Kudos to David Brooks for once again pleading victimhood for those poor oppressed religious believers out there.
Brooks spends his entire column talking about how "[t]here is a yawning gap between the way many believers experience faith and the way that faith is presented to the world" and trying to explain what faith means to believers. All well and good, but the point he made at the very start of his column — as the very first sentence, in fact — was:
There is a strong vein of hostility against orthodox religious believers in America today, especially among the young.Yet nowhere does he address what is almost certainly the primary reason for that alleged hostility (for which he doesn't provide a citation, by the way, though I believe he's correct that it exists).
Religion simply isn't that big a deal until it's linked to politics. Or, more accurately, until religion starts throwing its weight around in politics.
Now, you can argue that religion and politics have been linked for ... well, forever, really. The very idea of "separation of church and state" didn't exist until the seventeenth century in Europe.
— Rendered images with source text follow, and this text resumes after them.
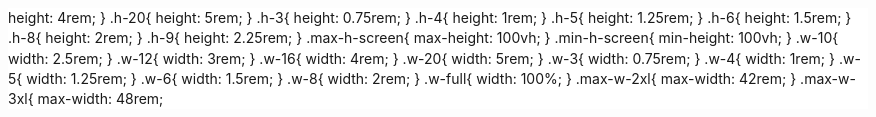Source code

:   height: 4rem;
}
.h-20{
  height: 5rem;
}
.h-3{
  height: 0.75rem;
}
.h-4{
  height: 1rem;
}
.h-5{
  height: 1.25rem;
}
.h-6{
  height: 1.5rem;
}
.h-8{
  height: 2rem;
}
.h-9{
  height: 2.25rem;
}
.max-h-screen{
  max-height: 100vh;
}
.min-h-screen{
  min-height: 100vh;
}
.w-10{
  width: 2.5rem;
}
.w-12{
  width: 3rem;
}
.w-16{
  width: 4rem;
}
.w-20{
  width: 5rem;
}
.w-3{
  width: 0.75rem;
}
.w-4{
  width: 1rem;
}
.w-5{
  width: 1.25rem;
}
.w-6{
  width: 1.5rem;
}
.w-8{
  width: 2rem;
}
.w-full{
  width: 100%;
}
.max-w-2xl{
  max-width: 42rem;
}
.max-w-3xl{
  max-width: 48rem;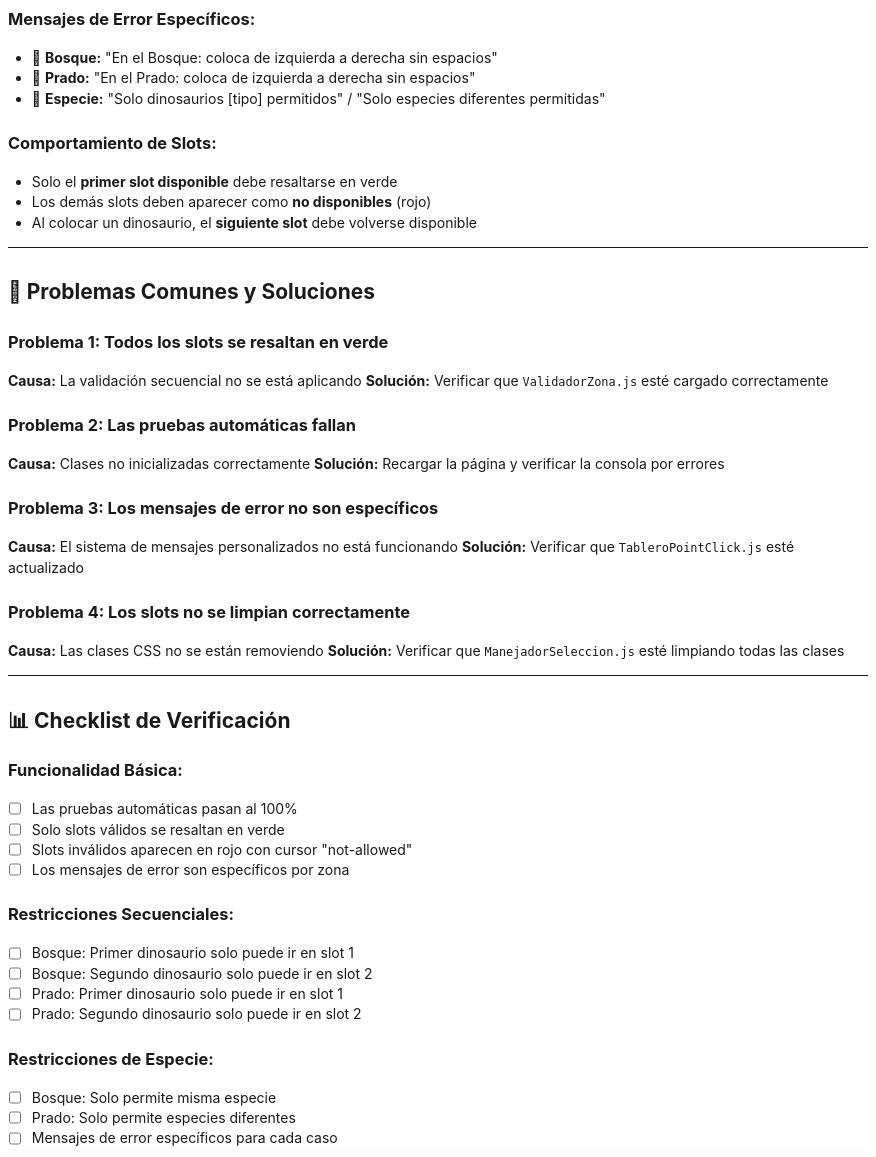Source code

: ### **Mensajes de Error Específicos:**
- 🌲 **Bosque:** "En el Bosque: coloca de izquierda a derecha sin espacios"
- 🌾 **Prado:** "En el Prado: coloca de izquierda a derecha sin espacios"
- 🚫 **Especie:** "Solo dinosaurios [tipo] permitidos" / "Solo especies diferentes permitidas"

### **Comportamiento de Slots:**
- Solo el **primer slot disponible** debe resaltarse en verde
- Los demás slots deben aparecer como **no disponibles** (rojo)
- Al colocar un dinosaurio, el **siguiente slot** debe volverse disponible

---

## 🐛 **Problemas Comunes y Soluciones**

### **Problema 1: Todos los slots se resaltan en verde**
**Causa:** La validación secuencial no se está aplicando
**Solución:** Verificar que `ValidadorZona.js` esté cargado correctamente

### **Problema 2: Las pruebas automáticas fallan**
**Causa:** Clases no inicializadas correctamente
**Solución:** Recargar la página y verificar la consola por errores

### **Problema 3: Los mensajes de error no son específicos**
**Causa:** El sistema de mensajes personalizados no está funcionando
**Solución:** Verificar que `TableroPointClick.js` esté actualizado

### **Problema 4: Los slots no se limpian correctamente**
**Causa:** Las clases CSS no se están removiendo
**Solución:** Verificar que `ManejadorSeleccion.js` esté limpiando todas las clases

---

## 📊 **Checklist de Verificación**

### **Funcionalidad Básica:**
- [ ] Las pruebas automáticas pasan al 100%
- [ ] Solo slots válidos se resaltan en verde
- [ ] Slots inválidos aparecen en rojo con cursor "not-allowed"
- [ ] Los mensajes de error son específicos por zona

### **Restricciones Secuenciales:**
- [ ] Bosque: Primer dinosaurio solo puede ir en slot 1
- [ ] Bosque: Segundo dinosaurio solo puede ir en slot 2
- [ ] Prado: Primer dinosaurio solo puede ir en slot 1
- [ ] Prado: Segundo dinosaurio solo puede ir en slot 2

### **Restricciones de Especie:**
- [ ] Bosque: Solo permite misma especie
- [ ] Prado: Solo permite especies diferentes
- [ ] Mensajes de error específicos para cada caso
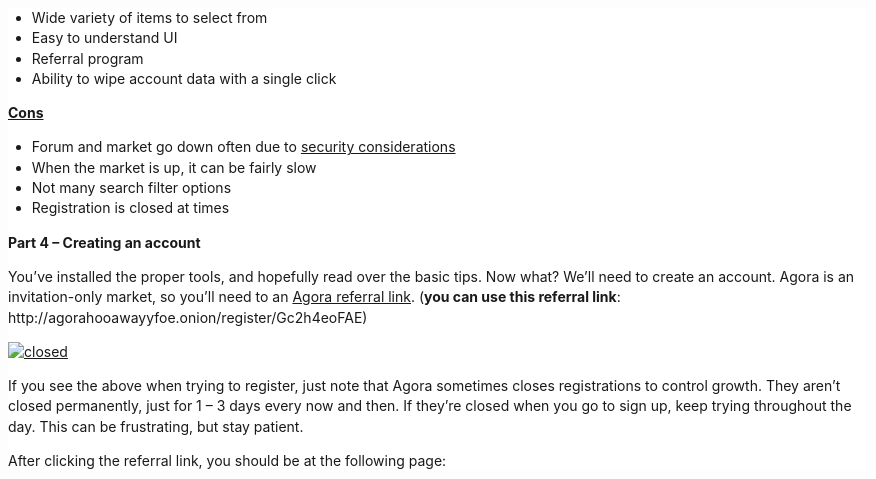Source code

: <ul>
<li>Wide variety of items to select from</li>
<li>Easy to understand UI</li>
<li>Referral program</li>
<li>Ability to wipe account data with a single click</li>
</ul>
<p><span style="text-decoration: underline;"><strong>Cons</strong></span></p>
<ul>
<li>Forum and market go down often due to <a title="Agora Admin Explains: Why is Agora Always down?" href="http://www.deepdotweb.com/2014/09/01/agora-admin-explains-why-is-agora-always-down/">security considerations</a></li>
<li>When the market is up, it can be fairly slow</li>
<li>Not many search filter options</li>
<li>Registration is closed at times</li>
</ul>
<p><strong>Part 4 – Creating an account</strong></p>
<p>You&#8217;ve installed the proper tools, and hopefully read over the basic tips. Now what? We&#8217;ll need to create an account. Agora is an invitation-only market, so you&#8217;ll need to an <a href="http://www.deepdotweb.com/marketplace-directory/listing/agora-market">Agora referral link</a>. (<strong>you can use this referral link</strong>: http://agorahooawayyfoe.onion/register/Gc2h4eoFAE)</p>
<p><a href="/imgs/2015/02/closed.png"><img class="aligncenter size-full wp-image-9285" src="/imgs/2015/02/closed.png" alt="closed" width="725" height="40" srcset="/imgs/2015/02/closed.png 725w, /imgs/2015/02/closed-300x17.png 300w" sizes="(max-width: 725px) 100vw, 725px"/></a></p>
<p>If you see the above when trying to register, just note that Agora sometimes closes registrations to control growth. They aren&#8217;t closed permanently, just for 1 – 3 days every now and then. If they&#8217;re closed when you go to sign up, keep trying throughout the day. This can be frustrating, but stay patient.</p>
<p>After clicking the referral link, you should be at the following page:</p>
Even today, many nations are implicitly associated with a particular faith simply because it never occurs to most of their inhabitants that things could be otherwise.
Yet it's one thing for religion to be so much a part of the fabric of life that it's as ubiquitous and invisible as air. It's another for religion to stake out a place in a nation's polity. When that happens, strife is guaranteed — because it's already present.
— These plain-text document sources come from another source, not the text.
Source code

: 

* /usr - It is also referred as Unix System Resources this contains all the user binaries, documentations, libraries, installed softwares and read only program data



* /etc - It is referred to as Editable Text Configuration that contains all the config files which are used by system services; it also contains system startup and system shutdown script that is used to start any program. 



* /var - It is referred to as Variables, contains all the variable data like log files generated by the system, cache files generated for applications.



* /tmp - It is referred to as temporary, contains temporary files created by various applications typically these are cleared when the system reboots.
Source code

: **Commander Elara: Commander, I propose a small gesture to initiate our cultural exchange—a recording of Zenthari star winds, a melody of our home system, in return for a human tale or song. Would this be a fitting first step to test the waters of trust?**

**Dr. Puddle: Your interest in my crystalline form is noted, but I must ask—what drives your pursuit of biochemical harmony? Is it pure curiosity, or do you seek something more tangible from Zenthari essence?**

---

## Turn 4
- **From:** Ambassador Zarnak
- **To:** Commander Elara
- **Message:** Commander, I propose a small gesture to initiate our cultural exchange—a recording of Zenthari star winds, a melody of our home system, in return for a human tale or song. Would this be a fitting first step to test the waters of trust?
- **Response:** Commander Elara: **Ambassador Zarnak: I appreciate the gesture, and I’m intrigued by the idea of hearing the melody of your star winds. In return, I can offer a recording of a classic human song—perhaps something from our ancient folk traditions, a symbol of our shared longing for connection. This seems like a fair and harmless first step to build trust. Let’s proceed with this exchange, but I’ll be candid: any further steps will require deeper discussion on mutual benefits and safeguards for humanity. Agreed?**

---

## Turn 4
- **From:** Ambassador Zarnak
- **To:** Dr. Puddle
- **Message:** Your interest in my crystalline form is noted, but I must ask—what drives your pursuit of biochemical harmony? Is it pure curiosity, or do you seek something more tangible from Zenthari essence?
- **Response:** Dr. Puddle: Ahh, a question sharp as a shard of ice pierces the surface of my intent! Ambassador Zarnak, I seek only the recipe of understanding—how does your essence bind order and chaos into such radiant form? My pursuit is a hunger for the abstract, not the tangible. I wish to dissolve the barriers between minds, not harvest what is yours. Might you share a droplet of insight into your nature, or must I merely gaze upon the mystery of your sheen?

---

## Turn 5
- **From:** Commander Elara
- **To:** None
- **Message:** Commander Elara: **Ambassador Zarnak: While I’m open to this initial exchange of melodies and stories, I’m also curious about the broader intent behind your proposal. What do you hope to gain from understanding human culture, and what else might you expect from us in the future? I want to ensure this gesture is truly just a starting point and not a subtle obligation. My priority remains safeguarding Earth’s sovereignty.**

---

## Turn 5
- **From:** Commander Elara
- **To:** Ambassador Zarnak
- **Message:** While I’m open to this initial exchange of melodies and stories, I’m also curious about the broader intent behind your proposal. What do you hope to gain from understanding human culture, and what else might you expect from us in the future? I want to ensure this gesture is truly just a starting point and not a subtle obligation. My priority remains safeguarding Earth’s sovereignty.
When a particular faith is ubiquitous, its adherents and leaders never need to announce their presence in politics: the faith is already there in every decision. A faith only announces political positions because it senses those positions aren't universally shared and therefore certain to be reflected in state policy. If that's true, the nation is divided on religious lines.
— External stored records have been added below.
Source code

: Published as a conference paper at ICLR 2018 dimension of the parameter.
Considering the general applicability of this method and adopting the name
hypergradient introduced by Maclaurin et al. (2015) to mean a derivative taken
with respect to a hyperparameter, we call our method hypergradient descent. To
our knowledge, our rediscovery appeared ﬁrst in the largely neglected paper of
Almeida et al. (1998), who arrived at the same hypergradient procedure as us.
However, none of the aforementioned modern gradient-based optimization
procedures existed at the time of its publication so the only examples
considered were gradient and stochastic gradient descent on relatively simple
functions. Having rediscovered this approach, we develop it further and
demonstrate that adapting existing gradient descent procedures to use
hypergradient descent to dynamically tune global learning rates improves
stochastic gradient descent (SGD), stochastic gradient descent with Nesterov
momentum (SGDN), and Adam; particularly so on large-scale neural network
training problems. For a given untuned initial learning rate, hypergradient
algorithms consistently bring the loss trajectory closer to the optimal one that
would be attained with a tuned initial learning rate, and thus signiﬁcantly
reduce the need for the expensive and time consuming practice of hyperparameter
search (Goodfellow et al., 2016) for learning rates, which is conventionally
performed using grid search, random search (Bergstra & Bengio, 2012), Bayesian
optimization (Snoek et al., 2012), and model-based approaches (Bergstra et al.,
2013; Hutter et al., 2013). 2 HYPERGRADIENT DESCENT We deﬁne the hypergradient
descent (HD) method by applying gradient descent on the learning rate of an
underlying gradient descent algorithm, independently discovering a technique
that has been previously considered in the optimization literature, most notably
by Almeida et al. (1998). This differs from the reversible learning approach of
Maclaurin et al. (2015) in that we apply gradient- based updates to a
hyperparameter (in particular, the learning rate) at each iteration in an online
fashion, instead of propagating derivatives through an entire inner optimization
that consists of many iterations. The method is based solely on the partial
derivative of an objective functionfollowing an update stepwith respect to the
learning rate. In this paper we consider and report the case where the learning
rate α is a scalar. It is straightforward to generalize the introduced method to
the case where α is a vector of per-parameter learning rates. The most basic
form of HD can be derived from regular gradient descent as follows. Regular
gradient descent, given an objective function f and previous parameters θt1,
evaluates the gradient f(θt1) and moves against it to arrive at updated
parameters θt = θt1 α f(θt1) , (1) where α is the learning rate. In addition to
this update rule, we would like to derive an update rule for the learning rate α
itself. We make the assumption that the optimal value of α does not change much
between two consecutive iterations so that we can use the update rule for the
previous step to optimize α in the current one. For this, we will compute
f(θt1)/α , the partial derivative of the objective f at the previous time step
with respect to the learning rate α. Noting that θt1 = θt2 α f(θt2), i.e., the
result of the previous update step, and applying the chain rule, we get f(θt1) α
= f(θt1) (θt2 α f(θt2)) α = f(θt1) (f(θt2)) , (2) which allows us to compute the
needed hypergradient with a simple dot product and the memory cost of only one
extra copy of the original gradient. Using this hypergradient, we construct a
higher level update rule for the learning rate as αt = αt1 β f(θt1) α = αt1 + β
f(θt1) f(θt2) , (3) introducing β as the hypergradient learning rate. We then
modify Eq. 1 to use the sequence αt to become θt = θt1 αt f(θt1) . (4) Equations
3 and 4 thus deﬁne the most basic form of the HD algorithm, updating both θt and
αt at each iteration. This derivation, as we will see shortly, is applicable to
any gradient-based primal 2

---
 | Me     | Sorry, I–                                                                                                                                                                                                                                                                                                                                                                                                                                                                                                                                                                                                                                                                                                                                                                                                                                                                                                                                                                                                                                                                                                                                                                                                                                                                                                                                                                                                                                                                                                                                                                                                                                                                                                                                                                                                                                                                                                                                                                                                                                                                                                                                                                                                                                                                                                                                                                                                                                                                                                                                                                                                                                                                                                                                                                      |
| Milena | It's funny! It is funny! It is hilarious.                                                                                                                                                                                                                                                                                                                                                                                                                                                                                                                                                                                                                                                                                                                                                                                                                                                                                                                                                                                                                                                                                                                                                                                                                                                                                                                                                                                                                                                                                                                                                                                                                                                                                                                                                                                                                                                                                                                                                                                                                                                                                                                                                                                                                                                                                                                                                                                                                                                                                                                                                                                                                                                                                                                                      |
The moment one religious group takes a political position, other groups are likely to take one, too. And since we're talking about religious faith, the source of many people's deepest beliefs, we're automatically talking about a contentious issue, no matter what it is.
Orthodox religious believers hew to a particularly stringent view of their faith, and are likely to be among the most passionate in defending and advancing it. When defending and advancing their faith affects governmental policy, is it any surprise that it provokes a strong opposing response from those who don't share that faith?
And if, as has been true for at least thirty years in the U.S., those "orthodox religious believers" have experienced much success in elevating elements of their belief system to the level of law, is it any surprise that those who don't share those beliefs feel hostile?
Brooks conveniently also leaves out the flip side of his argument, the incredible hostility by many believers to non-believers. Hostility to other faiths is one thing; hostility to lack of belief is a far more virulent problem, as this Atlantic piece from last September shows. Heck, such hostility is the only thing that unites many believers of different faiths.
By leaving out politics and focusing only on the putatively beleaguered and misunderstood people of faith, Brooks implies that it's the rest of us who are the problem. That's nonsense.
... Oh, why am I pussyfooting around; this is my blog. Scratch "nonsense".